Methods: Human femoral heads were retrieved from both total hip arthroplasty and hemiarthroplasty procedures. Bone mineral density was determined by DEXA scanning. The fat and water content of the graft was varied by combinations of squeezing and drying the graft and also by washing the graft using pulse lavaged water and 1:1 mixture of chloroform: methanol. The amount and characteristics of the fat and water in human morselized cancellous bone was quantified by the Karl Fischer extraction techniques, and gas chromatography. The overall shear strength of each graft preparation was determined by the direct shear test, adapted from an accepted protocol in soil mechanics and the optimum mixture which would resist shear forces was determined.

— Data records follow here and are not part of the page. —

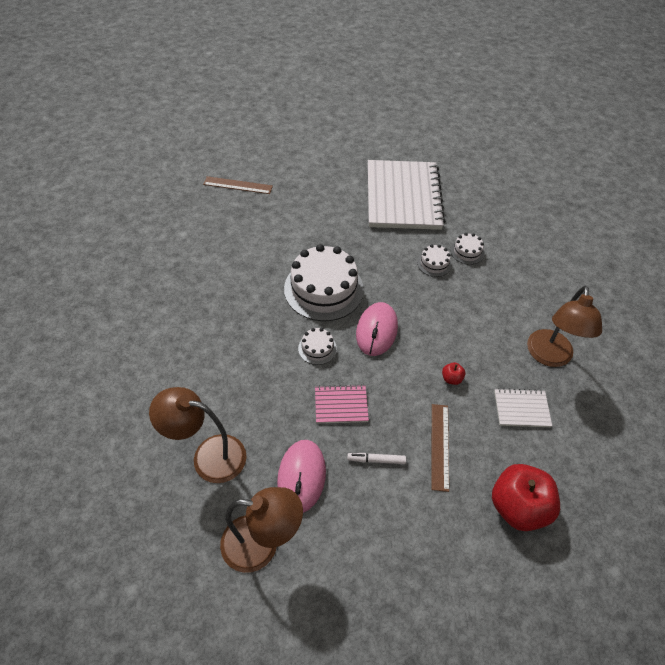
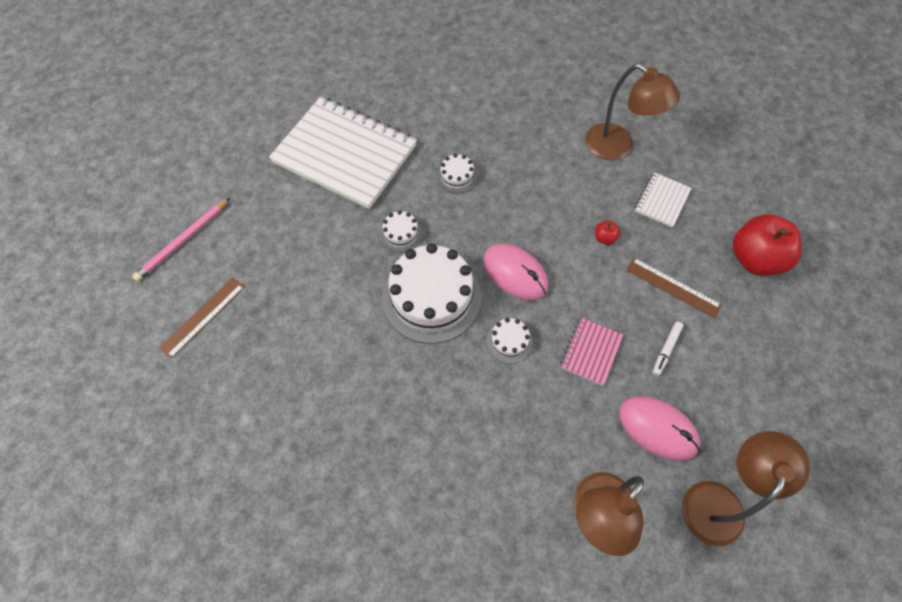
camera: 60 degrees left, 10 degrees up
(282, 154) = (183, 241): none -> pink pencil
(467, 251) = (458, 140): white cake -> white cake (401, 234)

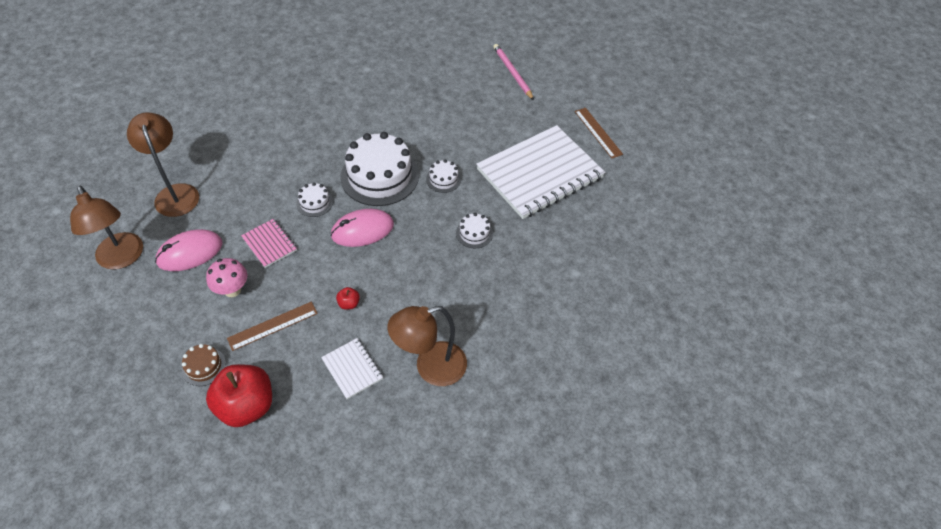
camera: 115 degrees right, 10 degrees down
(202, 317) = (448, 68): brown ruler -> brown ruler (598, 132)
(666, 350) = (232, 290): white marker -> pink mushroom
(753, 318) = (204, 366): none -> brown cake

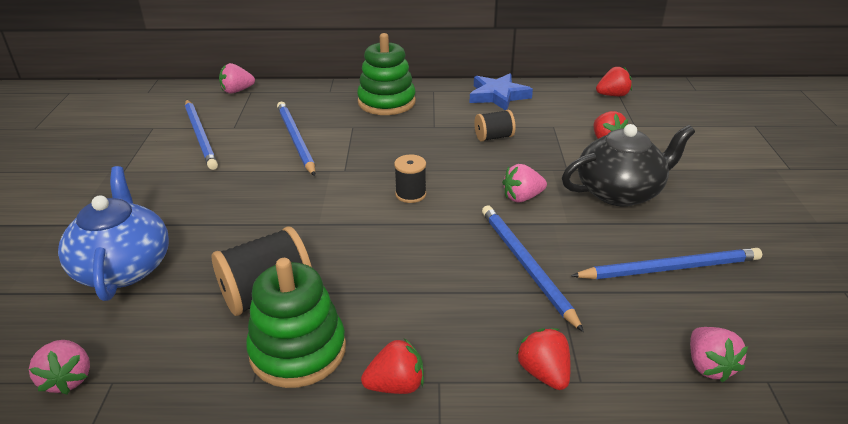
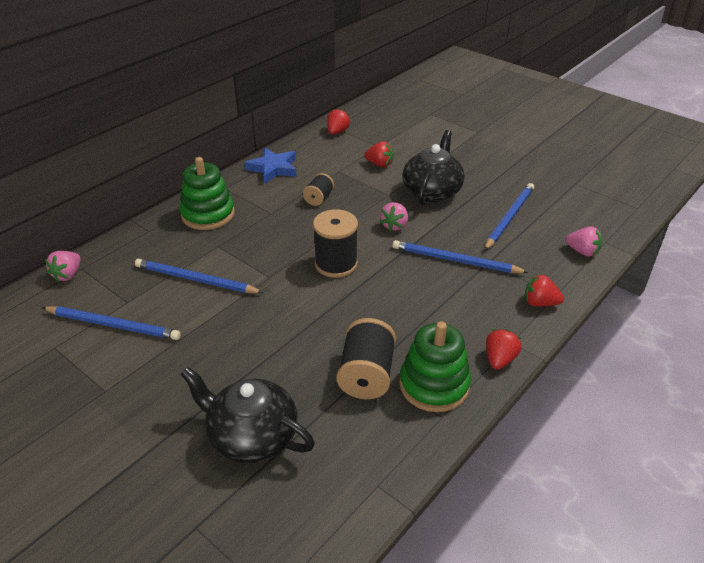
camera: 50 degrees left, 5 degrees up
(68, 379) = (352, 508): pink strawberry -> none
(124, 267) = (252, 436): blue teapot -> black teapot
(410, 194) = (336, 264): black spool -> black spool, size x1.72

Results: An optimum level of fat and water was determined which was 50% stronger than unaltered bone graft. This is most closely approximated in an operating theatre situation by washing the graft with pulse lavaged normal saline and subsequently squeezing the bone graft in a vice with a force of 335kPa for 5 minutes. Whereas osteoarthritic and osteoporotic bone were similar in their fat and water content and initial resistance to shear forces, after processing, the resistance to shear forces of osteoarthritic bone improved by 147% and that of osteoporotic bone only improved by 12% (p< 0.001) Conclusions: Optimizing the fat and water content of bone graft and closely choosing the source of graft produces a stronger graft which is more resistance to shear stresses, protecting the surgical construct until bone growth can occur.